» **Goal of the exercise**
Retype each record exactly.

■ ■ ■ ■ ■

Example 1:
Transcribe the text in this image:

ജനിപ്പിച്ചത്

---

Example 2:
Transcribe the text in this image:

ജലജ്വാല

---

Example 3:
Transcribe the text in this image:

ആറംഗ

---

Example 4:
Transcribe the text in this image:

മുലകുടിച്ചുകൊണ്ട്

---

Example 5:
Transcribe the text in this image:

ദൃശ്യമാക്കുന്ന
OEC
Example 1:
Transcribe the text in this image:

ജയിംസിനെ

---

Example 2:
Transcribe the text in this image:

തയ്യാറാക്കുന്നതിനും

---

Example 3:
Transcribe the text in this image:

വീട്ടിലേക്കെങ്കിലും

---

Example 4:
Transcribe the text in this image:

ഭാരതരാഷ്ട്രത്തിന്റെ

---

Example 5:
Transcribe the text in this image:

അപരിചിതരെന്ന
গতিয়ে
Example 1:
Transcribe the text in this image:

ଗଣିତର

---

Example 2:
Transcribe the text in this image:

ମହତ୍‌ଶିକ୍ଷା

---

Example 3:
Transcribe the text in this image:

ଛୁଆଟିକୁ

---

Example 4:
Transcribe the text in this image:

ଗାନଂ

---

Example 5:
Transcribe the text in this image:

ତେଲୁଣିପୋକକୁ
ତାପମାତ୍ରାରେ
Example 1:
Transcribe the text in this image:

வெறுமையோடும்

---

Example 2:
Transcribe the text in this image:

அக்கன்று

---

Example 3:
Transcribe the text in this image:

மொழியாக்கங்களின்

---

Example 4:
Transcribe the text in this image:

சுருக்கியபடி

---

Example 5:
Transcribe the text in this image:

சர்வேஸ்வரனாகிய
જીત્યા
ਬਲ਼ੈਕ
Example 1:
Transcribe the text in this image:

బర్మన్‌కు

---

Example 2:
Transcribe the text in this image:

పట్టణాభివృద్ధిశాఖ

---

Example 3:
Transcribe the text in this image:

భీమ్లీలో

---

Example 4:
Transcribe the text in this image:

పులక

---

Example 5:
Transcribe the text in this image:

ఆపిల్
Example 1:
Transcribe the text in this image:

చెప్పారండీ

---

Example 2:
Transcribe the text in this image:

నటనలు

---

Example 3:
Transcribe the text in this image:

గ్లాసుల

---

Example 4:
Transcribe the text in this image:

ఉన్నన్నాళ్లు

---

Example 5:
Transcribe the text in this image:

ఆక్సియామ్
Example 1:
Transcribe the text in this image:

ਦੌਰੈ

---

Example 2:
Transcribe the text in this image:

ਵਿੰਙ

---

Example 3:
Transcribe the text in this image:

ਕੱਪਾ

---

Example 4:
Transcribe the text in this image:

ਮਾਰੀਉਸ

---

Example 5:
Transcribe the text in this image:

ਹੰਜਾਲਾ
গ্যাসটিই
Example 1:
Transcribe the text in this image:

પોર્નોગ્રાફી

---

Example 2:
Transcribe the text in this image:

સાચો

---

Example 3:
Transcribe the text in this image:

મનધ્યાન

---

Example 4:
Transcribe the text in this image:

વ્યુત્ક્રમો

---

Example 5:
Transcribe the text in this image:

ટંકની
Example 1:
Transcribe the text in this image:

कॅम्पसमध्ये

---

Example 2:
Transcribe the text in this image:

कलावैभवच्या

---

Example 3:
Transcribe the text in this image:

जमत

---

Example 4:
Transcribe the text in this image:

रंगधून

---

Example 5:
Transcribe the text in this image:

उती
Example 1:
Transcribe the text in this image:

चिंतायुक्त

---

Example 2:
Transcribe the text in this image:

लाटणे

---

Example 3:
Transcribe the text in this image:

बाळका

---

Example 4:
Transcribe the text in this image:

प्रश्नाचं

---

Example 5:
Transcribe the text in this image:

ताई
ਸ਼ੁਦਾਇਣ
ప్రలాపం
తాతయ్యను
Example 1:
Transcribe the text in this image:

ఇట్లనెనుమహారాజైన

■ ■ ■ ■ ■

» **Worked solution**
Example 1:
Transcribe the text in this image:

ജനിപ്പിച്ചത്

---

Example 2:
Transcribe the text in this image:

ജലജ്വാല

---

Example 3:
Transcribe the text in this image:

ആറംഗ

---

Example 4:
Transcribe the text in this image:

മുലകുടിച്ചുകൊണ്ട്

---

Example 5:
Transcribe the text in this image:

ദൃശ്യമാക്കുന്ന
OEC
Example 1:
Transcribe the text in this image:

ജയിംസിനെ

---

Example 2:
Transcribe the text in this image:

തയ്യാറാക്കുന്നതിനും

---

Example 3:
Transcribe the text in this image:

വീട്ടിലേക്കെങ്കിലും

---

Example 4:
Transcribe the text in this image:

ഭാരതരാഷ്ട്രത്തിന്റെ

---

Example 5:
Transcribe the text in this image:

അപരിചിതരെന്ന
গতিয়ে
Example 1:
Transcribe the text in this image:

ଗଣିତର

---

Example 2:
Transcribe the text in this image:

ମହତ୍‌ଶିକ୍ଷା

---

Example 3:
Transcribe the text in this image:

ଛୁଆଟିକୁ

---

Example 4:
Transcribe the text in this image:

ଗାନଂ

---

Example 5:
Transcribe the text in this image:

ତେଲୁଣିପୋକକୁ
ତାପମାତ୍ରାରେ
Example 1:
Transcribe the text in this image:

வெறுமையோடும்

---

Example 2:
Transcribe the text in this image:

அக்கன்று

---

Example 3:
Transcribe the text in this image:

மொழியாக்கங்களின்

---

Example 4:
Transcribe the text in this image:

சுருக்கியபடி

---

Example 5:
Transcribe the text in this image:

சர்வேஸ்வரனாகிய
જીત્યા
ਬਲ਼ੈਕ
Example 1:
Transcribe the text in this image:

బర్మన్‌కు

---

Example 2:
Transcribe the text in this image:

పట్టణాభివృద్ధిశాఖ

---

Example 3:
Transcribe the text in this image:

భీమ్లీలో

---

Example 4:
Transcribe the text in this image:

పులక

---

Example 5:
Transcribe the text in this image:

ఆపిల్
Example 1:
Transcribe the text in this image:

చెప్పారండీ

---

Example 2:
Transcribe the text in this image:

నటనలు

---

Example 3:
Transcribe the text in this image:

గ్లాసుల

---

Example 4:
Transcribe the text in this image:

ఉన్నన్నాళ్లు

---

Example 5:
Transcribe the text in this image:

ఆక్సియామ్
Example 1:
Transcribe the text in this image:

ਦੌਰੈ

---

Example 2:
Transcribe the text in this image:

ਵਿੰਙ

---

Example 3:
Transcribe the text in this image:

ਕੱਪਾ

---

Example 4:
Transcribe the text in this image:

ਮਾਰੀਉਸ

---

Example 5:
Transcribe the text in this image:

ਹੰਜਾਲਾ
গ্যাসটিই
Example 1:
Transcribe the text in this image:

પોર્નોગ્રાફી

---

Example 2:
Transcribe the text in this image:

સાચો

---

Example 3:
Transcribe the text in this image:

મનધ્યાન

---

Example 4:
Transcribe the text in this image:

વ્યુત્ક્રમો

---

Example 5:
Transcribe the text in this image:

ટંકની
Example 1:
Transcribe the text in this image:

कॅम्पसमध्ये

---

Example 2:
Transcribe the text in this image:

कलावैभवच्या

---

Example 3:
Transcribe the text in this image:

जमत

---

Example 4:
Transcribe the text in this image:

रंगधून

---

Example 5:
Transcribe the text in this image:

उती
Example 1:
Transcribe the text in this image:

चिंतायुक्त

---

Example 2:
Transcribe the text in this image:

लाटणे

---

Example 3:
Transcribe the text in this image:

बाळका

---

Example 4:
Transcribe the text in this image:

प्रश्नाचं

---

Example 5:
Transcribe the text in this image:

ताई
ਸ਼ੁਦਾਇਣ
ప్రలాపం
తాతయ్యను
Example 1:
Transcribe the text in this image:

ఇట్లనెనుమహారాజైన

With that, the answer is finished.